● **INSTRUCTIONS FOR THE TASK**
The whole listing below must be repeated exactly.
━━ DATA SHOWN
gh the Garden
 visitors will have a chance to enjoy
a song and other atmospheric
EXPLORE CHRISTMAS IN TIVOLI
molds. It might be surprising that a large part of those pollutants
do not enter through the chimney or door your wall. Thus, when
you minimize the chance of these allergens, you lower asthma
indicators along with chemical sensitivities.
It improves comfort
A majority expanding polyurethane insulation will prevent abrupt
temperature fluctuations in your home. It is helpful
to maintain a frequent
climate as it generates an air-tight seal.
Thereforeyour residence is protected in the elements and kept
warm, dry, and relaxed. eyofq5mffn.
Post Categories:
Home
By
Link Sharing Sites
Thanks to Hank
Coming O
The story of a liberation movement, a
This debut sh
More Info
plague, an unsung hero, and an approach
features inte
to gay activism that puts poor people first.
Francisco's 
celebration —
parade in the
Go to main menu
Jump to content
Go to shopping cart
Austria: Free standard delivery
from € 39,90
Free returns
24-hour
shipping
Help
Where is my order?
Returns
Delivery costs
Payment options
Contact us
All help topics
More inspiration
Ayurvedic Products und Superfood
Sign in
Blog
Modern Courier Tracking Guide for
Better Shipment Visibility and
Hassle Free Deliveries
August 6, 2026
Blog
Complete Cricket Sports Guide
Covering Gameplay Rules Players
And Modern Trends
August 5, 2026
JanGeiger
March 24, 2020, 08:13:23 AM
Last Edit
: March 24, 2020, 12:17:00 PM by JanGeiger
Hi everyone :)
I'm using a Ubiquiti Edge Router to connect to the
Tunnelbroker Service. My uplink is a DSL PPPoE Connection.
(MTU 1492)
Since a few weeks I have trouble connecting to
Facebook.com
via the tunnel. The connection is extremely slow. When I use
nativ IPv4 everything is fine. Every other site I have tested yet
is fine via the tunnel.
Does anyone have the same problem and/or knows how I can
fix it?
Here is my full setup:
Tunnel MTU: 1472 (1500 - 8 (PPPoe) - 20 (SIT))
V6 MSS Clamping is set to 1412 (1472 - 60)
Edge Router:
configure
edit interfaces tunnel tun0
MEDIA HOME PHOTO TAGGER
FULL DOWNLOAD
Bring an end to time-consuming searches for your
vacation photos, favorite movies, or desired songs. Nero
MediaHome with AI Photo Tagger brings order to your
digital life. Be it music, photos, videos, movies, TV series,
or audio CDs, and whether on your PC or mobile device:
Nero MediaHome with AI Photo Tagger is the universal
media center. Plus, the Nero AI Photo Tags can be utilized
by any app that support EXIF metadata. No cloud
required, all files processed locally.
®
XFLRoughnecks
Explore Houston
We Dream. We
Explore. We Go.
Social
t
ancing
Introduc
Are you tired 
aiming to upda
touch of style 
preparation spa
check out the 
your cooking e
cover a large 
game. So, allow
━━━━
● **SOLUTION FOR THIS EXERCISE**
gh the Garden
 visitors will have a chance to enjoy
a song and other atmospheric
EXPLORE CHRISTMAS IN TIVOLI
molds. It might be surprising that a large part of those pollutants
do not enter through the chimney or door your wall. Thus, when
you minimize the chance of these allergens, you lower asthma
indicators along with chemical sensitivities.
It improves comfort
A majority expanding polyurethane insulation will prevent abrupt
temperature fluctuations in your home. It is helpful
to maintain a frequent
climate as it generates an air-tight seal.
Thereforeyour residence is protected in the elements and kept
warm, dry, and relaxed. eyofq5mffn.
Post Categories:
Home
By
Link Sharing Sites
Thanks to Hank
Coming O
The story of a liberation movement, a
This debut sh
More Info
plague, an unsung hero, and an approach
features inte
to gay activism that puts poor people first.
Francisco's 
celebration —
parade in the
Go to main menu
Jump to content
Go to shopping cart
Austria: Free standard delivery
from € 39,90
Free returns
24-hour
shipping
Help
Where is my order?
Returns
Delivery costs
Payment options
Contact us
All help topics
More inspiration
Ayurvedic Products und Superfood
Sign in
Blog
Modern Courier Tracking Guide for
Better Shipment Visibility and
Hassle Free Deliveries
August 6, 2026
Blog
Complete Cricket Sports Guide
Covering Gameplay Rules Players
And Modern Trends
August 5, 2026
JanGeiger
March 24, 2020, 08:13:23 AM
Last Edit
: March 24, 2020, 12:17:00 PM by JanGeiger
Hi everyone :)
I'm using a Ubiquiti Edge Router to connect to the
Tunnelbroker Service. My uplink is a DSL PPPoE Connection.
(MTU 1492)
Since a few weeks I have trouble connecting to
Facebook.com
via the tunnel. The connection is extremely slow. When I use
nativ IPv4 everything is fine. Every other site I have tested yet
is fine via the tunnel.
Does anyone have the same problem and/or knows how I can
fix it?
Here is my full setup:
Tunnel MTU: 1472 (1500 - 8 (PPPoe) - 20 (SIT))
V6 MSS Clamping is set to 1412 (1472 - 60)
Edge Router:
configure
edit interfaces tunnel tun0
MEDIA HOME PHOTO TAGGER
FULL DOWNLOAD
Bring an end to time-consuming searches for your
vacation photos, favorite movies, or desired songs. Nero
MediaHome with AI Photo Tagger brings order to your
digital life. Be it music, photos, videos, movies, TV series,
or audio CDs, and whether on your PC or mobile device:
Nero MediaHome with AI Photo Tagger is the universal
media center. Plus, the Nero AI Photo Tags can be utilized
by any app that support EXIF metadata. No cloud
required, all files processed locally.
®
XFLRoughnecks
Explore Houston
We Dream. We
Explore. We Go.
Social
t
ancing
Introduc
Are you tired 
aiming to upda
touch of style 
preparation spa
check out the 
your cooking e
cover a large 
game. So, allow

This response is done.